DATASET RECORDS —
____
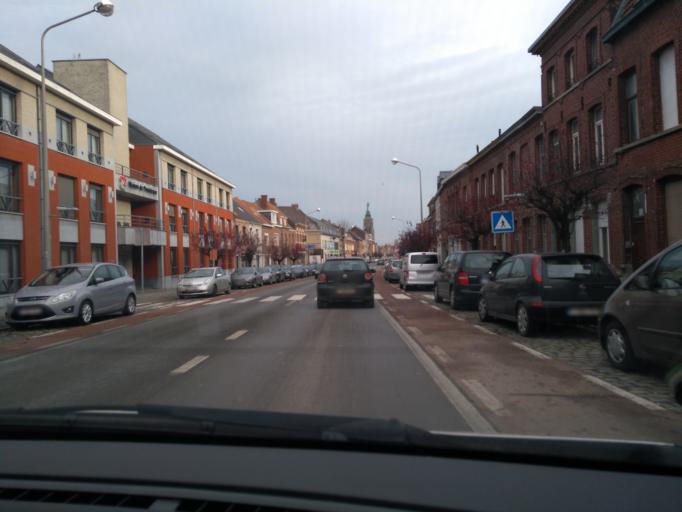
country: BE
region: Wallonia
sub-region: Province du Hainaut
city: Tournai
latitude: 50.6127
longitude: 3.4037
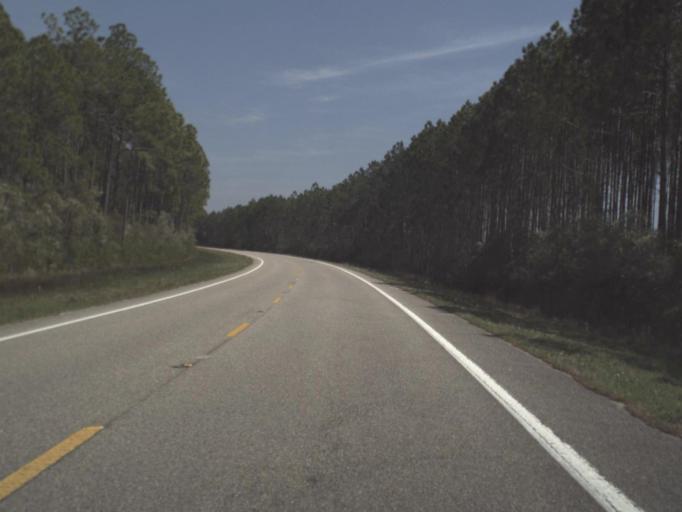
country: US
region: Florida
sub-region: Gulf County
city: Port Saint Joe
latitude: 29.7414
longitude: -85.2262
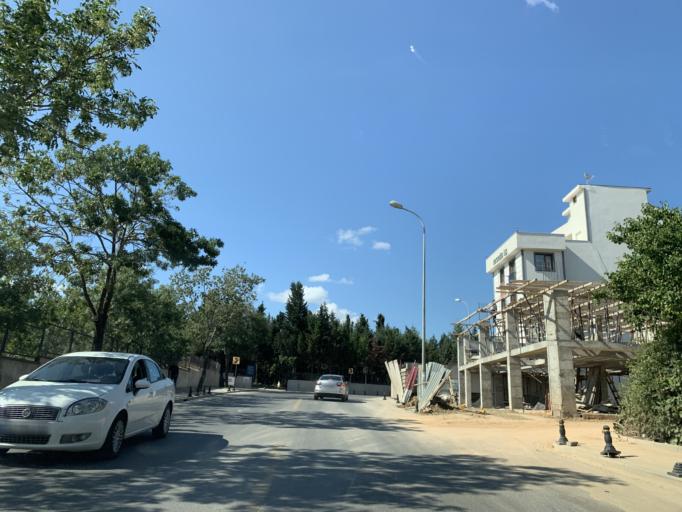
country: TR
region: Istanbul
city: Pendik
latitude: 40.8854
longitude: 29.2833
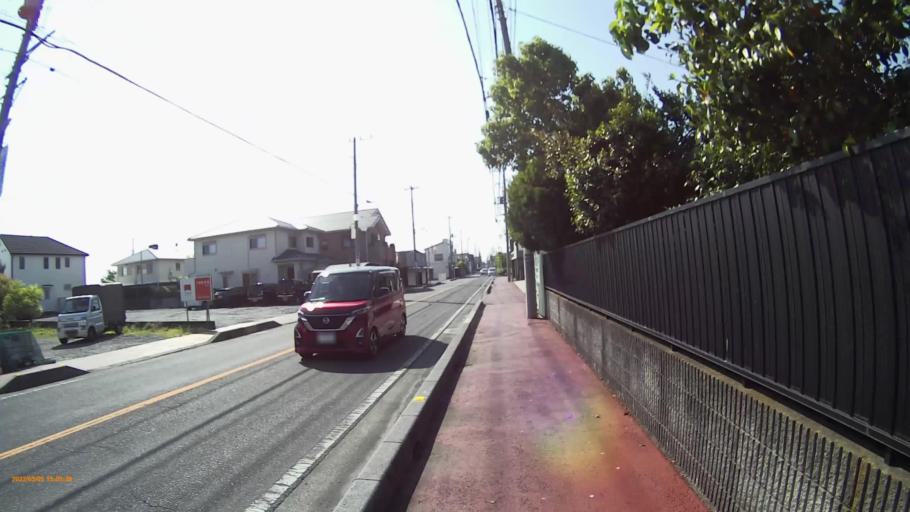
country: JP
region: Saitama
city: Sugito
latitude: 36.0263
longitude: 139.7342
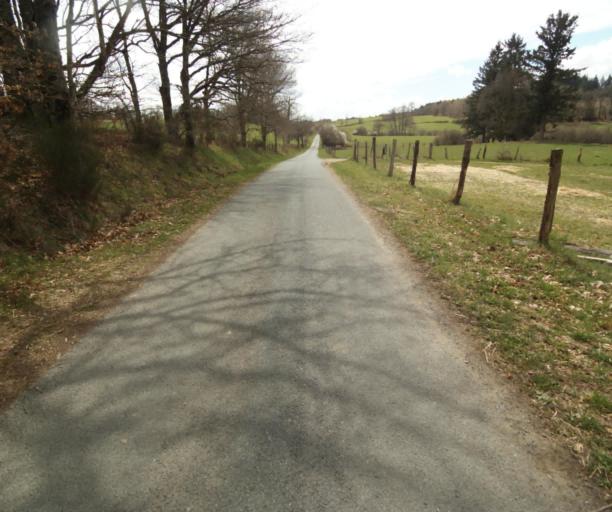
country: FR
____
WHAT TO WORK ON — Print all the rows above verbatim, leaving out the pictures.

SOLVED PROBLEM —
country: BE
region: Wallonia
sub-region: Province du Hainaut
city: Tournai
latitude: 50.6127
longitude: 3.4037
country: US
region: Florida
sub-region: Gulf County
city: Port Saint Joe
latitude: 29.7414
longitude: -85.2262
country: TR
region: Istanbul
city: Pendik
latitude: 40.8854
longitude: 29.2833
country: JP
region: Saitama
city: Sugito
latitude: 36.0263
longitude: 139.7342
country: FR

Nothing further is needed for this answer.